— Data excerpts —

════════

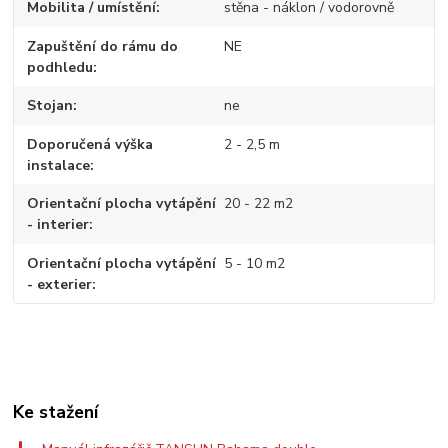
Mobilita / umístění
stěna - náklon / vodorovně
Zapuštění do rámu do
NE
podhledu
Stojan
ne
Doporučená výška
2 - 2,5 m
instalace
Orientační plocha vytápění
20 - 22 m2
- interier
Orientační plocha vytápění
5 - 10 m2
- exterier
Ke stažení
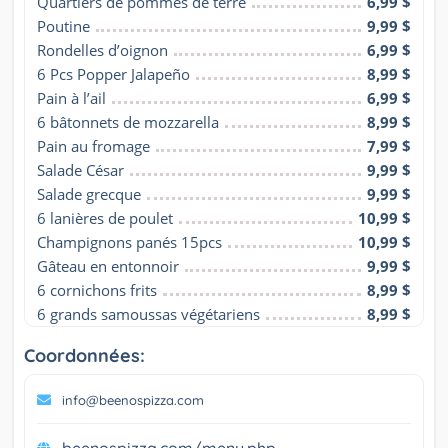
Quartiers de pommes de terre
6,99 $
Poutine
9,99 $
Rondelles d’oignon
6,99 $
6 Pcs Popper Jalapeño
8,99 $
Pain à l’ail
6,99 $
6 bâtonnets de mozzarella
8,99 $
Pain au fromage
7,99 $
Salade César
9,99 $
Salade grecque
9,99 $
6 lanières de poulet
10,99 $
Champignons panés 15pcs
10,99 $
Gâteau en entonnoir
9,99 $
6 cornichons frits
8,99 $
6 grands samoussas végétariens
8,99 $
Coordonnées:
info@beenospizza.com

════════

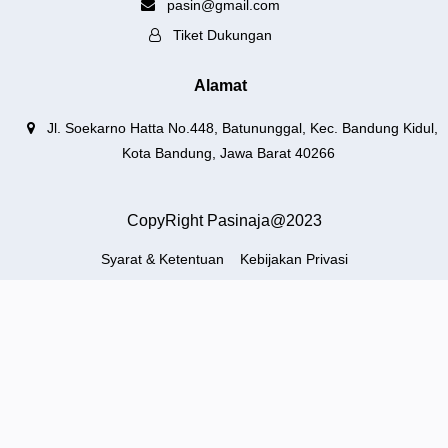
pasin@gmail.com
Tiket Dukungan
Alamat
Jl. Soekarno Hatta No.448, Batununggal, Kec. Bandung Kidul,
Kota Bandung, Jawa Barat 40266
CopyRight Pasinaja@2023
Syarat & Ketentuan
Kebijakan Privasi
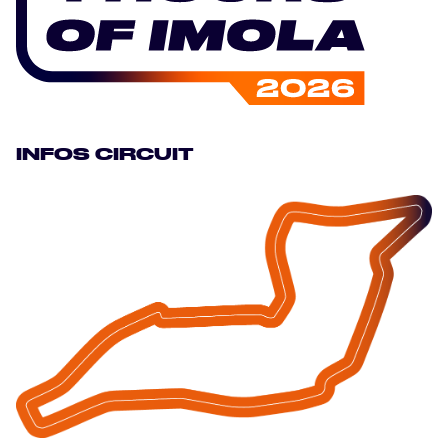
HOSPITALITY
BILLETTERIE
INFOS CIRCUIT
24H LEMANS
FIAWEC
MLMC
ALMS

════════

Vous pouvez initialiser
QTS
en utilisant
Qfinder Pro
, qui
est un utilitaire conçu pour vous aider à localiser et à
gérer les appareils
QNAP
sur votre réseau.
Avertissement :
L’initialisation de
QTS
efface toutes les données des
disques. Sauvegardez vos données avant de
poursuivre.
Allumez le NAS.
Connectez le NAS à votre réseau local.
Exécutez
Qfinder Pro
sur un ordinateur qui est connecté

════════

— TASK DETAILS —
From the records above, transcribe only the stretch from the line with "Mobilita / umístění" through the line with "info@beenospizza.com", keeping both ends. Omit pictures.

— COMPLETED EXERCISE —
Mobilita / umístění
stěna - náklon / vodorovně
Zapuštění do rámu do
NE
podhledu
Stojan
ne
Doporučená výška
2 - 2,5 m
instalace
Orientační plocha vytápění
20 - 22 m2
- interier
Orientační plocha vytápění
5 - 10 m2
- exterier
Ke stažení
Quartiers de pommes de terre
6,99 $
Poutine
9,99 $
Rondelles d’oignon
6,99 $
6 Pcs Popper Jalapeño
8,99 $
Pain à l’ail
6,99 $
6 bâtonnets de mozzarella
8,99 $
Pain au fromage
7,99 $
Salade César
9,99 $
Salade grecque
9,99 $
6 lanières de poulet
10,99 $
Champignons panés 15pcs
10,99 $
Gâteau en entonnoir
9,99 $
6 cornichons frits
8,99 $
6 grands samoussas végétariens
8,99 $
Coordonnées:
info@beenospizza.com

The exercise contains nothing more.